BIKRAM RAI |
DHANUSA â" This week, BBC Nepali ran a report about how Pahadi families who were displaced from the plains after the Madhes uprising were starting to come back. They had left their homes, neighbours and livelihoods to take refuge in the predominantly Pahadi town of Hetuada. Some had moved to Kathmandu, but could not adjust to the new life and longed for home.
I was immediately reminded of the Tamang and Chettri families I met in Bara four years ago. They spoke to each other in Bhojpuri, and their Nepali had a defined Madhesi accent. Their families had lived in the Tarai for generations and had grown up together. They had no home in the hills to go back to, had little idea of their ancestral roots and had decided to stay despite daily threats and intimidation by armed Madhesi groups.
I lost touch, and have often wondered what became of them. Did they leave, did they stay? But travelling to my own ancestral village in the eastern Tarai last month, I could see there is more holding Nepalis together than is setting us apart.
Here in the heart of the eastern Tarai, Pahadis and Madhesis have been living cheek to jowl for over a hundred years now. The Giris and Bharatis who came from the hills established a new settlement together with locals from nearby villages. A new village was formed, and over the years the two communities are so well integrated that unless one asks, they wouldn't know who is a Pahadi or who is Madhesi.
Of course, these stories don't count when leaders who claim to represent the Madhes spew hatred, threaten secession and blockades. They suggest the only way to right the wrongs committed against the Madhes is to scare away all the Pahadis from Tarai. It is this corrosive politics of hate and revenge that gets all the headlines in Kathmandu.
But here on the ground ask farmers and traders what concerns them the most, it is almost never politics or 'identity'. They are worried about the lack of roads and bridges, and where they exist, the terrible state they are in. They are worried about the rainy season, floods, the lack of irrigation and falling harvests and prices of their produce.
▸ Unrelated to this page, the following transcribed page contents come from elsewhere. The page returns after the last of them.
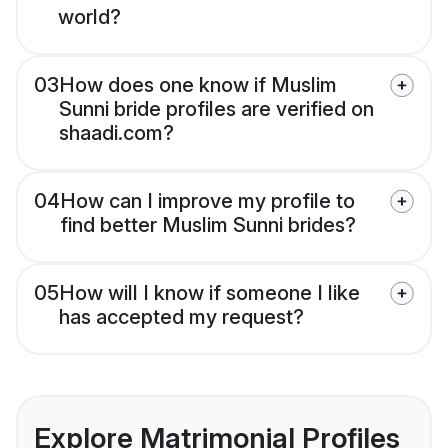
world?
03
How does one know if Muslim
Sunni bride profiles are verified on
shaadi.com?
04
How can I improve my profile to
find better Muslim Sunni brides?
05
How will I know if someone I like
has accepted my request?
Explore Matrimonial Profiles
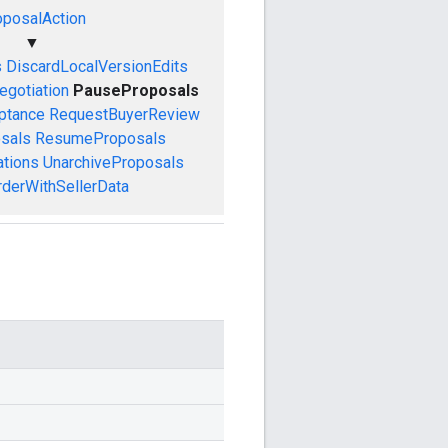
oposalAction
▼
s
DiscardLocalVersionEdits
egotiation
PauseProposals
ptance
RequestBuyerReview
sals
ResumeProposals
ations
UnarchiveProposals
derWithSellerData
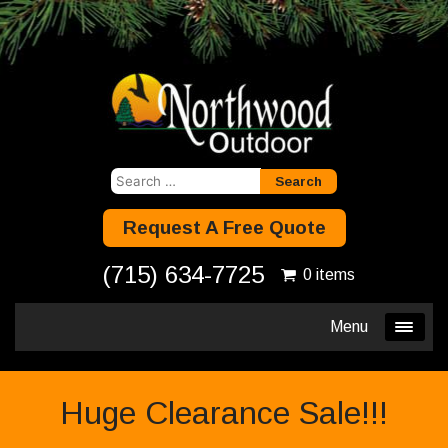
Search
for:
Request A Free Quote
(715) 634-7725
0 items
Menu
Huge Clearance Sale!!!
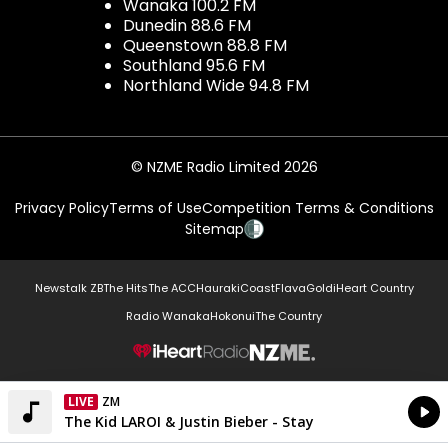
Wanaka 100.2 FM
Dunedin 88.6 FM
Queenstown 88.8 FM
Southland 95.6 FM
Northland Wide 94.8 FM
© NZME Radio Limited 2026
Privacy Policy
Terms of Use
Competition Terms & Conditions
Sitemap
Newstalk ZB
The Hits
The ACC
Hauraki
Coast
Flava
Gold
iHeart Country
Radio Wanaka
Hokonui
The Country
NZME.
LIVE
ZM
Currently On Air
The Kid LAROI & Justin Bieber - Stay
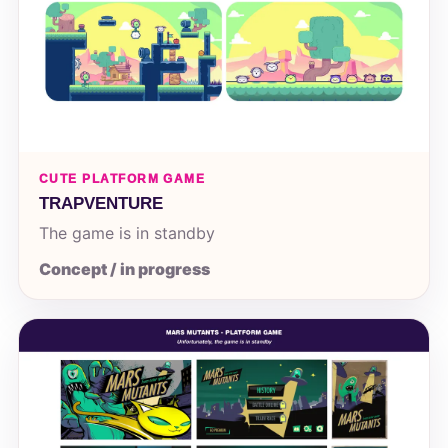
CUTE PLATFORM GAME
TRAPVENTURE
The game is in standby
Concept / in progress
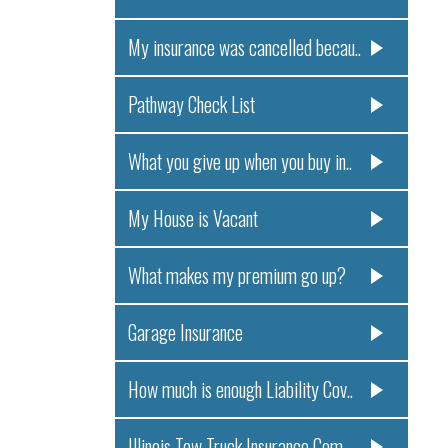
My insurance was cancelled becau..
Pathway Check List
What you give up when you buy in..
My House is Vacant
What makes my premium go up?
Garage Insurance
How much is enough Liability Cov..
Illinois Tow Truck Insurance Com..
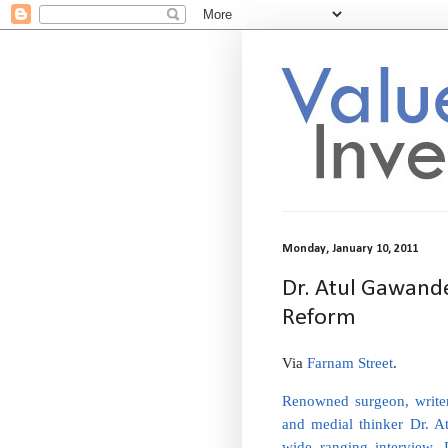
Monday, January 10, 2011
Dr. Atul Gawande
Reform
Via
Farnam Street
.
Renowned surgeon, write
and medial thinker Dr. A
wide ranging interview,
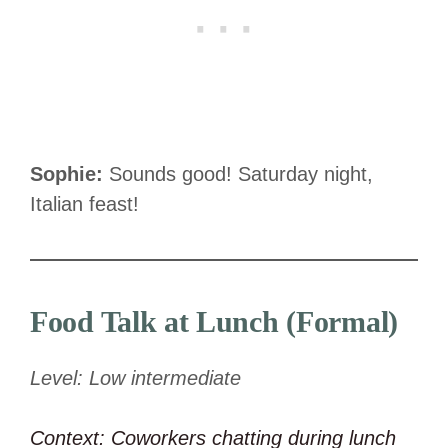
Sophie:
Sounds good! Saturday night,
Italian feast!
Food Talk at Lunch (Formal)
Level: Low intermediate
Context: Coworkers chatting during lunch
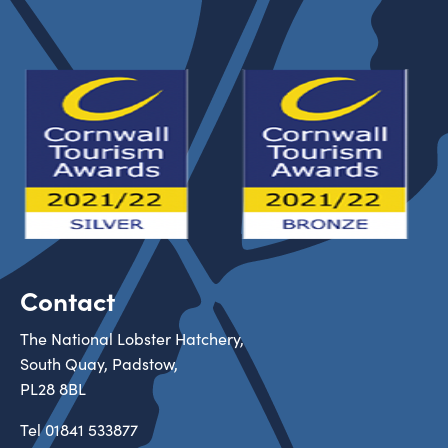
Contact
The National Lobster Hatchery,
South Quay, Padstow,
PL28 8BL
Tel
01841 533877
They are worried about their sons toiling in the deserts of the Gulf, and the fields they will have to sell to pay the middleman to send their second son to Qatar.
When politics does touch them, it takes the shape of prolonged strikes that cripple life for weeks on end. They worry about federalism and what it will mean. Op-eds in Kathmandu's national media carry dire warnings from pundits about the coming Madhesi conflagration of anger, or a violent backlash if federalism is rejected. There is almost no sign of it here.
The people of the Madhes gave up hope long ago of their Madhesi leaders doing anything for them. There is disillusionment and a realisation that Madhesi leaders do not speak for the Madhesi people. Madhesis are now in the government with powerful portfolios, the deputy prime minister and home minister are Madhesis. But what have these leaders done except split countless times, make short-lived alliances to blackmail their way into government and issue empty threats just so that they can remain politically relevant?
The Madhes is how it has always been: left to itself. And the people of the Tarai have come to terms with it. No one wants another uprising, they just want development and jobs. Madhesi leaders would want us to believe that all the problems of the plains, the inequality, injustice and state neglect will be resolved once they have a Madhesi federal state. But few here hold out much hope.
Madhesi people want better leaders, not this discredited bunch who defected from the NC and rode the wave of the Madhes Movement in 2007. Madhesis want to be respected, and treated like Nepalis. They want an end to the criminalisation of politics. Anyone who thinks otherwise, like a village elder here told me, hasn't lived here long enough.